Your task = Every line from the opening of the records to the line with "(fields_autoplaced yes)" should be restated exactly, with both ends included and the pictures left out.

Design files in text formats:
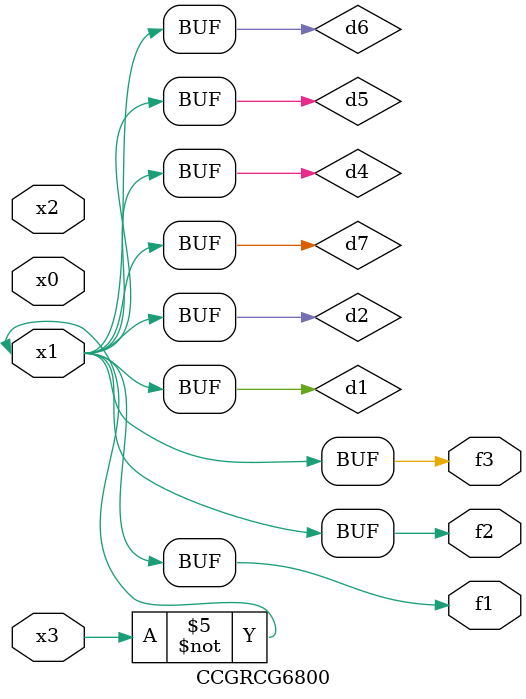
<source format=v>
module CCGRCG6800(
	input x0, x1, x2, x3,
	output f1, f2, f3
);

	wire d1, d2, d3, d4, d5, d6, d7;

	not (d1, x3);
	buf (d2, x1);
	xnor (d3, d1, d2);
	nor (d4, d1);
	buf (d5, d1, d2);
	buf (d6, d4, d5);
	nand (d7, d4);
	assign f1 = d6;
	assign f2 = d7;
	assign f3 = d6;
endmodule

</source>
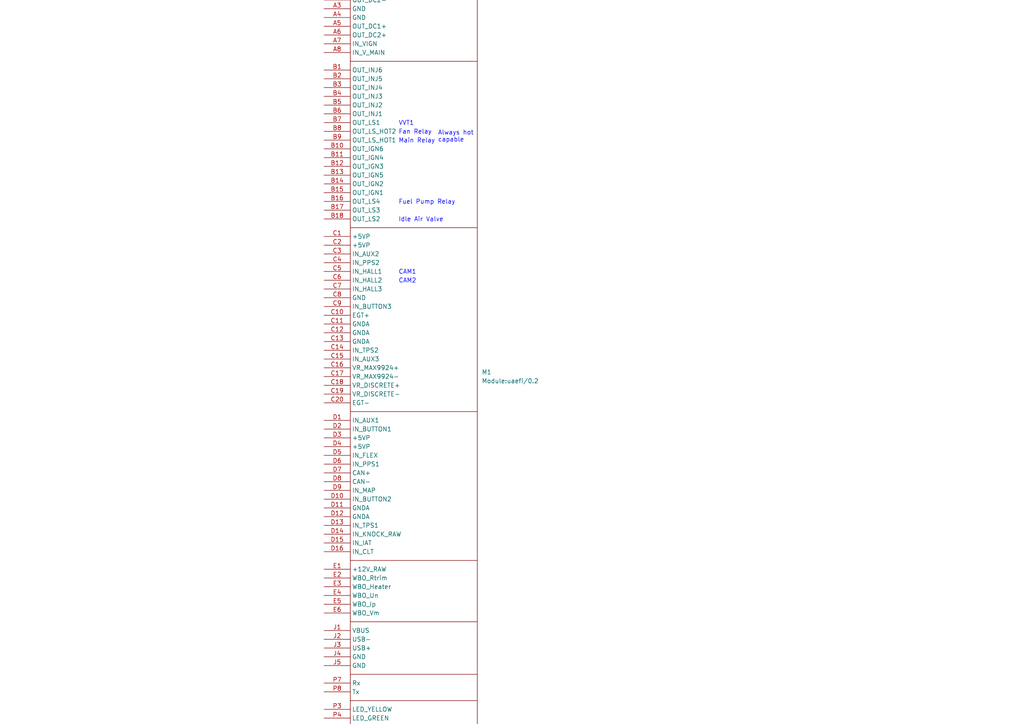
<source format=kicad_sch>
(kicad_sch
	(version 20231120)
	(generator "eeschema")
	(generator_version "8.0")
	(uuid "6187e5c1-4710-46fa-842d-1e729680c898")
	(paper "A4")
	
	(symbol
		(lib_id "uaefi:Module-uaefi-0.2")
		(at 93.98 -2.54 0)
		(unit 1)
		(exclude_from_sim no)
		(in_bom yes)
		(on_board yes)
		(dnp no)
		(fields_autoplaced yes)
		(uuid "65117c8c-f3b8-438b-b964-932028ae6c21")
		(property "Reference" "M1"
			(at 139.7 107.9499 0)
			(effects
				(font
					(size 1.27 1.27)
				)
				(justify left)
			)
		)
		(property "Value" "Module:uaefi/0.2"
			(at 139.7 110.4899 0)
			(effects
				(font
					(size 1.27 1.27)
				)
				(justify left)
			)
		)
		(property "Footprint" "hellen-one-uaefi-0.2:uaefi"
			(at 115.57 224.79 0)
			(effects
				(font
					(size 1.27 1.27)
				)
				(hide yes)
			)
		)
		(property "Datasheet" ""
			(at 93.98 -2.54 0)
			(effects
				(font
					(size 1.27 1.27)
				)
				(hide yes)
			)
		)
		(property "Description" ""
			(at 93.98 -2.54 0)
			(effects
				(font
					(size 1.27 1.27)
				)
				(hide yes)
			)
		)
		(pin "C12"
			(uuid "5630aaa1-0267-4c99-aa4a-abdf75610293")
		)
		(pin "B16"
			(uuid "2da6ff12-276f-429c-af8d-821703352636")
		)
		(pin "A8"
			(uuid "5a4a6e4b-9336-4362-8ae0-2a5382f30554")
		)
		(pin "P15"
			(uuid "30e8e3a5-b09a-45a8-8f24-888441a92d32")
		)
		(pin "C2"
			(uuid "f1b9cb6c-eca3-4d63-b8b3-23e33e072d58")
		)
		(pin "B3"
			(uuid "7e6c440d-7f0d-45a9-a5d2-e4b27444f995")
		)
		(pin "D4"
			(uuid "85ab8b60-f4f8-4120-9010-5a69dd872ebd")
		)
		(pin "P8"
			(uuid "97dc5d38-40cf-47ca-9ce2-fc52079ac684")
		)
		(pin "B4"
			(uuid "1cf58dbb-65c3-4416-9fd9-db6d7817bc35")
		)
		(pin "A1"
			(uuid "cb160ca5-5f47-4fd4-a2d6-70c936b570d7")
		)
		(pin "E5"
			(uuid "5afeac1d-5c09-4dc9-af04-7cb439476bc9")
		)
		(pin "D1"
			(uuid "b66814e1-f547-4f42-895d-0987881d5bb6")
		)
		(pin "C16"
			(uuid "46dec33c-651b-4ad7-8c74-75875f656116")
		)
		(pin "C18"
			(uuid "cbca000b-21a9-484d-a430-cc77f8f33da7")
		)
		(pin "C19"
			(uuid "d326ab88-270e-45b0-be29-ca0297bf9595")
		)
		(pin "C20"
			(uuid "6ab4867d-ca44-42b2-87fc-d321b3360473")
		)
		(pin "J4"
			(uuid "208589a5-0324-40dc-ae51-70d11efb8f6b")
		)
		(pin "C1"
			(uuid "4da0c21b-2b2d-4f42-ac9b-76205551f161")
		)
		(pin "C3"
			(uuid "0ce29a00-10e0-4b47-bab9-5354d0bff171")
		)
		(pin "C6"
			(uuid "f16d8f98-85d9-4e5a-85ae-f2531a1e0701")
		)
		(pin "B6"
			(uuid "4ff3f1d4-dace-4b1d-8420-e5763eb02560")
		)
		(pin "C8"
			(uuid "d1c8e45d-93f0-4f09-b110-f166e43a66ee")
		)
		(pin "B15"
			(uuid "d4c56efa-7dfa-4cc3-a15b-367b7416385f")
		)
		(pin "B18"
			(uuid "d4295929-c848-4009-b236-52e9fc05b582")
		)
		(pin "B2"
			(uuid "d083ad0d-441c-4731-bb7e-467475c24af4")
		)
		(pin "D2"
			(uuid "f2f1b3a9-0c6a-4d97-892f-6508c08bf858")
		)
		(pin "C4"
			(uuid "20c972d1-e389-44b8-9045-b5588fa126d5")
		)
		(pin "C9"
			(uuid "c16a73fe-e531-4d7e-8227-a843077588f2")
		)
		(pin "E2"
			(uuid "9dfc5896-35c9-40a6-89e9-0c7d0843e980")
		)
		(pin "A6"
			(uuid "63f18ef7-2894-46a1-b469-28b31a90eeca")
		)
		(pin "B14"
			(uuid "3c8408be-43fe-40f8-9723-b1ac678b9bc1")
		)
		(pin "B13"
			(uuid "884690c8-5b68-4437-ba3d-e9f72cb82b95")
		)
		(pin "P7"
			(uuid "d724c54d-b16e-426f-993b-de727a1f8866")
		)
		(pin "B5"
			(uuid "ea110f28-4c24-43f7-868a-13eb1f5e4758")
		)
		(pin "B12"
			(uuid "bc894518-9141-4982-aafb-60dbedd93920")
		)
		(pin "B1"
			(uuid "158959ae-13aa-4e02-baee-69c34f24c978")
		)
		(pin "B11"
			(uuid "ae234cd0-ee1a-4af6-aa78-b1efc25389bb")
		)
		(pin "P18"
			(uuid "2c37f544-ba11-49e0-98bb-fa01ba22de5e")
		)
		(pin "A2"
			(uuid "7ab874aa-ad58-4463-87ed-69ab8351cded")
		)
		(pin "D7"
			(uuid "16cc9ad4-361b-407f-b78b-9a37e45b2ab0")
		)
		(pin "D5"
			(uuid "df77ab8b-771c-4f93-bc7a-aee773b610e5")
		)
		(pin "B10"
			(uuid "22ac54da-ce63-4770-8fbd-862d0d77d910")
		)
		(pin "P4"
			(uuid "fcffa880-8760-45ac-9873-f4adec47aec4")
		)
		(pin "C5"
			(uuid "c95c4383-14f3-4dd3-bd99-c0c092978f0d")
		)
		(pin "J3"
			(uuid "5d2fa367-dc82-4f36-bcc6-b84bf5782c66")
		)
		(pin "C15"
			(uuid "5e6e719c-2147-490b-a098-483ac3cdc2d3")
		)
		(pin "P3"
			(uuid "d984ee55-8070-408d-8d37-3aeb3e046a4e")
		)
		(pin "D13"
			(uuid "aed093be-a445-4e60-89cc-5962bac2fb02")
		)
		(pin "A7"
			(uuid "8be876d2-64de-458a-8203-7ac4f00e289b")
		)
		(pin "P17"
			(uuid "f290ce81-8a14-43e3-94e2-cf554b21c42f")
		)
		(pin "D8"
			(uuid "0c0e8001-9d66-4c2f-a2dc-1c3af8eaaf8a")
		)
		(pin "D6"
			(uuid "d10d17eb-3600-48ee-8091-a4c2cea6c292")
		)
		(pin "J2"
			(uuid "572c2752-2bb9-4425-a534-2f5c7e48c7a0")
		)
		(pin "E6"
			(uuid "3f6eae24-e93f-4e11-90d7-67fb4a000cab")
		)
		(pin "A4"
			(uuid "fa868955-f49b-4140-b999-418e194c47fa")
		)
		(pin "C10"
			(uuid "2919c399-83f0-4f6e-ab96-b61f05f50a27")
		)
		(pin "E1"
			(uuid "c07bf601-0898-4141-853c-203463594f54")
		)
		(pin "P16"
			(uuid "1d980132-27b1-45ad-8d95-1e752882b2b1")
		)
		(pin "B8"
			(uuid "2285b183-0c32-4514-80c9-1ea6264a7f6d")
		)
		(pin "J1"
			(uuid "b110f47b-d77b-48fd-b12e-927906ec3fed")
		)
		(pin "A3"
			(uuid "32ca34fb-1b7d-41c9-92d9-24984ea6ba60")
		)
		(pin "E3"
			(uuid "5ea857da-b9fb-47e9-ab52-a05b7d1907b9")
		)
		(pin "J5"
			(uuid "3c232744-7b24-4a87-a2e2-e9c400d25e9b")
		)
		(pin "A5"
			(uuid "d2088bac-115a-453d-aa97-7e334f00527f")
		)
		(pin "B17"
			(uuid "04306f10-d9d7-4f6a-8a2c-c7a2ec41cbbc")
		)
		(pin "D11"
			(uuid "f8390c0a-6831-4c40-8d3e-614a144f2e31")
		)
		(pin "E4"
			(uuid "2e43f7c9-de72-4eae-9974-fd66bd1c0761")
		)
		(pin "C13"
			(uuid "ae84dab5-2738-4abc-a47f-862bb324fec7")
		)
		(pin "D10"
			(uuid "22261db0-84c0-4789-9bbf-28d633859bfd")
		)
		(pin "D16"
			(uuid "6a9161f5-38ce-4577-91a5-524af62fc5f5")
		)
		(pin "B7"
			(uuid "ed9b42e3-5a6a-4d50-9437-b3ab75c4ca4e")
		)
		(pin "D9"
			(uuid "3d588f1a-3186-49c4-a809-0c99cc181d44")
		)
		(pin "D3"
			(uuid "21e8cc79-9d5f-49a2-a323-4a728cd126cf")
		)
		(pin "C11"
			(uuid "aec37927-ed7b-4fcc-8796-80247a4a8357")
		)
		(pin "D15"
			(uuid "00ebe0de-a1c5-4cfe-af66-cb4863ff093a")
		)
		(pin "D12"
			(uuid "c00ccbef-7381-4d20-a8d4-2bea8d54838c")
		)
		(pin "C17"
			(uuid "8c1aab78-e2a2-461e-b97f-8382c8924446")
		)
		(pin "B9"
			(uuid "f417f12c-9a56-4507-82cc-08856b89ed6c")
		)
		(pin "C14"
			(uuid "3be1cb65-fe6e-42ac-8240-6c61e0545277")
		)
		(pin "D14"
			(uuid "b1b43df3-345c-4f80-b36b-40e030d80b3a")
		)
		(pin "C7"
			(uuid "7eb2d880-a065-4f1f-857f-8d970a32c354")
		)
		(instances
			(project ""
				(path "/6187e5c1-4710-46fa-842d-1e729680c898"
					(reference "M1")
					(unit 1)
				)
			)
		)
	)
	(sheet_instances
		(path "/"
			(page "1")
		)
	)
)

</source>
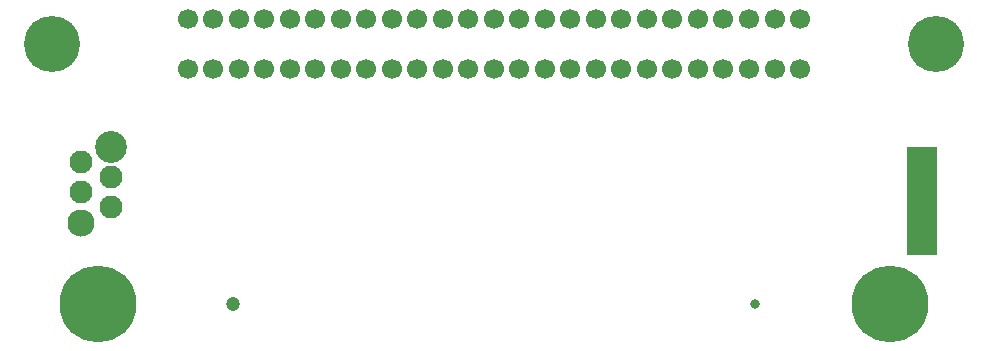
<source format=gbs>
G04 #@! TF.GenerationSoftware,KiCad,Pcbnew,8.0.6*
G04 #@! TF.CreationDate,2024-11-07T02:26:34-08:00*
G04 #@! TF.ProjectId,hvd-50-ce,6876642d-3530-42d6-9365-2e6b69636164,1*
G04 #@! TF.SameCoordinates,Original*
G04 #@! TF.FileFunction,Soldermask,Bot*
G04 #@! TF.FilePolarity,Negative*
%FSLAX46Y46*%
G04 Gerber Fmt 4.6, Leading zero omitted, Abs format (unit mm)*
G04 Created by KiCad (PCBNEW 8.0.6) date 2024-11-07 02:26:34*
%MOMM*%
%LPD*%
G01*
G04 APERTURE LIST*
%ADD10C,0.800000*%
%ADD11C,1.200000*%
%ADD12C,1.700000*%
%ADD13C,4.750000*%
%ADD14C,6.500000*%
%ADD15C,2.300000*%
%ADD16C,2.700000*%
%ADD17C,1.950000*%
G04 APERTURE END LIST*
D10*
G04 #@! TO.C,J1*
X-15400000Y4000000D03*
D11*
X-59600000Y4000000D03*
G04 #@! TD*
D12*
G04 #@! TO.C,J5*
X-63420000Y23900000D03*
X-61260000Y23900000D03*
X-59100000Y23900000D03*
X-56940000Y23900000D03*
X-54780000Y23900000D03*
X-52620000Y23900000D03*
X-50460000Y23900000D03*
X-48300000Y23900000D03*
X-46140000Y23900000D03*
X-43980000Y23900000D03*
X-41820000Y23900000D03*
X-39660000Y23900000D03*
X-37500000Y23900000D03*
X-35340000Y23900000D03*
X-33180000Y23900000D03*
X-31020000Y23900000D03*
X-28860000Y23900000D03*
X-26700000Y23900000D03*
X-24540000Y23900000D03*
X-22380000Y23900000D03*
X-20220000Y23900000D03*
X-18060000Y23900000D03*
X-15900000Y23900000D03*
X-13740000Y23900000D03*
X-11580000Y23900000D03*
X-63420000Y28190000D03*
X-61260000Y28190000D03*
X-59100000Y28190000D03*
X-56940000Y28190000D03*
X-54780000Y28190000D03*
X-52620000Y28190000D03*
X-50460000Y28190000D03*
X-48300000Y28190000D03*
X-46140000Y28190000D03*
X-43980000Y28190000D03*
X-41820000Y28190000D03*
X-39660000Y28190000D03*
X-37500000Y28190000D03*
X-35340000Y28190000D03*
X-33180000Y28190000D03*
X-31020000Y28190000D03*
X-28860000Y28190000D03*
X-26700000Y28190000D03*
X-24540000Y28190000D03*
X-22380000Y28190000D03*
X-20220000Y28190000D03*
X-18060000Y28190000D03*
X-15900000Y28190000D03*
X-13740000Y28190000D03*
X-11580000Y28190000D03*
D13*
X-75000Y26045000D03*
X-74925000Y26045000D03*
G04 #@! TD*
D14*
G04 #@! TO.C,H4*
X-4000000Y4000000D03*
G04 #@! TD*
D15*
G04 #@! TO.C,J3*
X-72440000Y10870000D03*
D16*
X-69900000Y17340000D03*
D17*
X-72440000Y16010000D03*
X-69900000Y14740000D03*
X-72440000Y13470000D03*
X-69900000Y12200000D03*
G04 #@! TD*
D14*
G04 #@! TO.C,H3*
X-71000000Y4000000D03*
G04 #@! TD*
G36*
X-56961Y17330315D02*
G01*
X-11206Y17277511D01*
X0Y17226000D01*
X0Y8274000D01*
X-19685Y8206961D01*
X-72489Y8161206D01*
X-124000Y8150000D01*
X-2376000Y8150000D01*
X-2443039Y8169685D01*
X-2488794Y8222489D01*
X-2500000Y8274000D01*
X-2500000Y17226000D01*
X-2480315Y17293039D01*
X-2427511Y17338794D01*
X-2376000Y17350000D01*
X-124000Y17350000D01*
X-56961Y17330315D01*
G37*
M02*

</source>
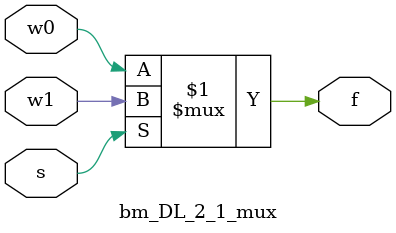
<source format=v>
/* pg 322 2 to 1 multiplexer */

module bm_DL_2_1_mux  (w0, w1, s, f);
	input w0, w1, s;
	output f;
	
	assign f = s ? w1 : w0;
		
endmodule

</source>
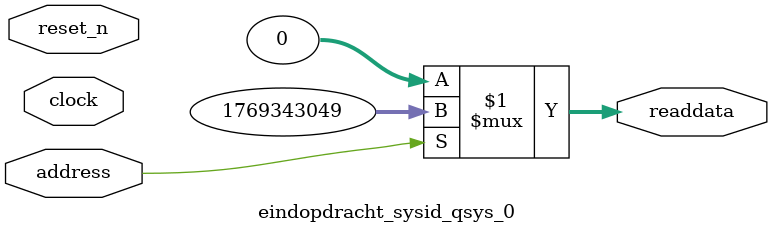
<source format=v>



// synthesis translate_off
`timescale 1ns / 1ps
// synthesis translate_on

// turn off superfluous verilog processor warnings 
// altera message_level Level1 
// altera message_off 10034 10035 10036 10037 10230 10240 10030 

module eindopdracht_sysid_qsys_0 (
               // inputs:
                address,
                clock,
                reset_n,

               // outputs:
                readdata
             )
;

  output  [ 31: 0] readdata;
  input            address;
  input            clock;
  input            reset_n;

  wire    [ 31: 0] readdata;
  //control_slave, which is an e_avalon_slave
  assign readdata = address ? 1769343049 : 0;

endmodule



</source>
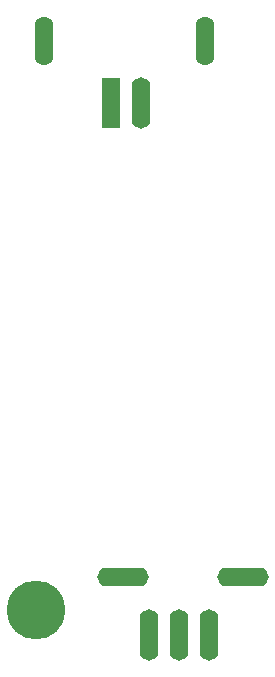
<source format=gbr>
%TF.GenerationSoftware,Novarm,DipTrace,4.3.0.5*%
%TF.CreationDate,2025-06-08T20:07:48-05:00*%
%FSLAX26Y26*%
%MOIN*%
%TF.FileFunction,Soldermask,Top*%
%TF.Part,Single*%
%ADD28C,0.196*%
%ADD32O,0.17126X0.062992*%
%ADD34O,0.062992X0.163037*%
%ADD36O,0.062992X0.17126*%
%ADD38R,0.062992X0.17126*%
G75*
G01*
%LPD*%
D38*
X1281251Y2293749D3*
D36*
X1381251D3*
D28*
X1030199Y601199D3*
D34*
X1056251Y2499998D3*
X1593750Y2499999D3*
D32*
X1718750Y712499D3*
X1318750D3*
D36*
X1606250Y518749D3*
X1506250D3*
X1406250D3*
M02*

</source>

Result of the exercise =
<source format=v>
module CCGRCG6800(
	input x0, x1, x2, x3,
	output f1, f2, f3
);

	wire d1, d2, d3, d4, d5, d6, d7;

	not (d1, x3);
	buf (d2, x1);
	xnor (d3, d1, d2);
	nor (d4, d1);
	buf (d5, d1, d2);
	buf (d6, d4, d5);
	nand (d7, d4);
	assign f1 = d6;
	assign f2 = d7;
	assign f3 = d6;
endmodule

</source>
<source format=kicad_sch>
(kicad_sch
	(version 20231120)
	(generator "eeschema")
	(generator_version "8.0")
	(uuid "6187e5c1-4710-46fa-842d-1e729680c898")
	(paper "A4")
	
	(symbol
		(lib_id "uaefi:Module-uaefi-0.2")
		(at 93.98 -2.54 0)
		(unit 1)
		(exclude_from_sim no)
		(in_bom yes)
		(on_board yes)
		(dnp no)
		(fields_autoplaced yes)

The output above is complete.